= Given text =
============
Implementation:Ollama Ollama ML Backend
| Knowledge Sources | |
|---|---|
| Domains | ML Abstraction, Tensor Operations |
| Last Updated | 2025-02-15 00:00 GMT |
Overview
Defines the core machine learning backend abstraction layer for Ollama, providing interfaces for tensor computation, model loading, and inference execution that decouple model logic from specific hardware implementations.
Description
The ml/backend.go file declares three foundational interfaces: Backend (model loading, configuration, tensor access, context creation, device enumeration), Context (tensor creation, graph computation, memory reservation, layer-specific contexts), and Tensor (arithmetic, matrix multiplication, attention, normalization, reshaping, and many other tensor operations). It uses a plugin registry pattern where backends register via RegisterBackend and are instantiated via NewBackend. BackendParams configures GPU layer offloading, thread count, and flash attention. CacheConfig controls cache padding, V tensor permutation, and mask dtype optimizations. The file also includes Dump utilities for debugging tensor values.
Usage
All model implementations program against these interfaces, enabling the same model code to run on different hardware backends (CPU, CUDA, Metal, Vulkan, etc.) via the GGML backend implementation. The NewBackend function is called when loading a model.
Code Reference
Source Location
- Repository: Ollama
- File: ml/backend.go
- Lines: 1-412
Signature
type Backend interface {
Config() config
Get(name string) ml.Tensor
NewContext() ml.Context
Devices() []Device
// ...
}
type Context interface {
Zeros(dtype DType, shape ...int) Tensor
FromFloatSlice(s []float32, shape ...int) (Tensor, error)
Forward(tensors ...Tensor) Context
Compute(tensors ...Tensor)
MaxGraphNodes() int
Close()
============
= Collected data entries =
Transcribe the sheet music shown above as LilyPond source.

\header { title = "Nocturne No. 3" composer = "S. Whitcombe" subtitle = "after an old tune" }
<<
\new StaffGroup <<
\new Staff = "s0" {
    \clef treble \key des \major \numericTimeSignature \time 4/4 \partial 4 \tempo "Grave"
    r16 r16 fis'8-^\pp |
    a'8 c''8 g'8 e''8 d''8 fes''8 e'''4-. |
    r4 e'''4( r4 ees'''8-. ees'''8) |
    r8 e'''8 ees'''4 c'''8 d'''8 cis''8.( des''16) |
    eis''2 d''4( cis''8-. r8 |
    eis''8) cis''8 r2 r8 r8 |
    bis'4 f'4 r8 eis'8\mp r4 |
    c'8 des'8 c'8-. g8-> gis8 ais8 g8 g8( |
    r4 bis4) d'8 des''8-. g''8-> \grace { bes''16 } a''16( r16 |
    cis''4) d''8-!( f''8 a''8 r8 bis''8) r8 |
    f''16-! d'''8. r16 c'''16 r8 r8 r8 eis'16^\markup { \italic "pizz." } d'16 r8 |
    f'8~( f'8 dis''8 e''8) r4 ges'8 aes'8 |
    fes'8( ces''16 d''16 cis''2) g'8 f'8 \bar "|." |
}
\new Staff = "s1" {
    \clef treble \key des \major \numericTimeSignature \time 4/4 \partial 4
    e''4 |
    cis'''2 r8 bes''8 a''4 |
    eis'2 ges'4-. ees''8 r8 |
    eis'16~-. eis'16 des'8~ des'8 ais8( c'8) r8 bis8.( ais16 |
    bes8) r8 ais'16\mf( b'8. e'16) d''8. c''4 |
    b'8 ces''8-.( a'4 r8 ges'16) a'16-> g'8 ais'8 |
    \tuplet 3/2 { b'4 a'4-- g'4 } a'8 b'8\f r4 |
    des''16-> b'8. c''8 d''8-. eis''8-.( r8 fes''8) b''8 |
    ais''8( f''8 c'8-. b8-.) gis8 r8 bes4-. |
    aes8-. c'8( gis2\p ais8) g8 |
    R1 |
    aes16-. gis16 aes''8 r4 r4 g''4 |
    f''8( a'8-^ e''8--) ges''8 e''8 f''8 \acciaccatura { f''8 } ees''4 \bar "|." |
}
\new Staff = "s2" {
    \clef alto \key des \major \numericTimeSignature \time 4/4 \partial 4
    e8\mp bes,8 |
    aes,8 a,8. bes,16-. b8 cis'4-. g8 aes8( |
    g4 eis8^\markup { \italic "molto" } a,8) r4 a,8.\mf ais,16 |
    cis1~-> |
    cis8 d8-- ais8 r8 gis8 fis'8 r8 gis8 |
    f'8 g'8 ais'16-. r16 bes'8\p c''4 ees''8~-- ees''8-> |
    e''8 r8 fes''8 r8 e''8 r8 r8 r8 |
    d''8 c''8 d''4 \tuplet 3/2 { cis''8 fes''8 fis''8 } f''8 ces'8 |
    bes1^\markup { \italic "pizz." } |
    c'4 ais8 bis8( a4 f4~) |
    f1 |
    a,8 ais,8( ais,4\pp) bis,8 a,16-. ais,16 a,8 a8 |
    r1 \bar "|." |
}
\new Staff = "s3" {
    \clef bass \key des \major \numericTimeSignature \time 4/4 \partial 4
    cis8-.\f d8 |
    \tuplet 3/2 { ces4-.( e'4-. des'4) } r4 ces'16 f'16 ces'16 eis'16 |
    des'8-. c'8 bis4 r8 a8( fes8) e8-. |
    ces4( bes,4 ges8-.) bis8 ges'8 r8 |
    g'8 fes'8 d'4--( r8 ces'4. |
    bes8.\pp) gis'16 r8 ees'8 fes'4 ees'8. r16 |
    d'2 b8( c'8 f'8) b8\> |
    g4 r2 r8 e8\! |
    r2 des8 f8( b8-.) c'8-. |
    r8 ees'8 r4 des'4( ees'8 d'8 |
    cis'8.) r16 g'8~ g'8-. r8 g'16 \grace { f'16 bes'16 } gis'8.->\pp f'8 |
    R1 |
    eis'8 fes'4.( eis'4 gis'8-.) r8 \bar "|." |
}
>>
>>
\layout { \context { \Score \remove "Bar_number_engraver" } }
============
= Problem details =
Continue the Ollama ML backend page from the point where it ends.

= The response =
}
type Tensor interface {
Dim(n int) int
Add(ctx Context, t2 Tensor) Tensor
Mul(ctx Context, t2 Tensor) Tensor
MatMul(ctx Context, t2 Tensor) Tensor
ScaledDotProductAttention(ctx Context, key, value, mask Tensor, scale float64) Tensor
RMSNorm(ctx Context, w Tensor, eps float32) Tensor
// ... many more operations
}
func RegisterBackend(name string, f func(string, BackendParams) (Backend, error))
func NewBackend(modelPath string, params BackendParams) (Backend, error)
Import
import "github.com/ollama/ollama/ml"
I/O Contract
Inputs
| Name | Type | Required | Description |
|---|---|---|---|
| modelPath | string | Yes | Path to the GGUF model file |
| params | BackendParams | Yes | Backend configuration (GPU layers, threads, flash attention) |
| name | string | Yes | Backend name for registration (e.g., "ggml") |
Outputs
| Name | Type | Description |
|---|---|---|
| Backend | interface | Loaded model backend with tensor access and context creation |
| Context | interface | Computation context for building and executing tensor graphs |
| Tensor | interface | Multi-dimensional array with arithmetic and ML operations |
Usage Examples
// Load a model using the backend abstraction
backend, err := ml.NewBackend("/path/to/model.gguf", ml.BackendParams{
NumGPULayers: 35,
NumThreads: 8,
FlashAttention: true,
})
// Create a computation context
ctx := backend.NewContext()
defer ctx.Close()
// Get a tensor and perform operations
weight := backend.Get("blk.0.attn_q.weight")
result := input.MatMul(ctx, weight)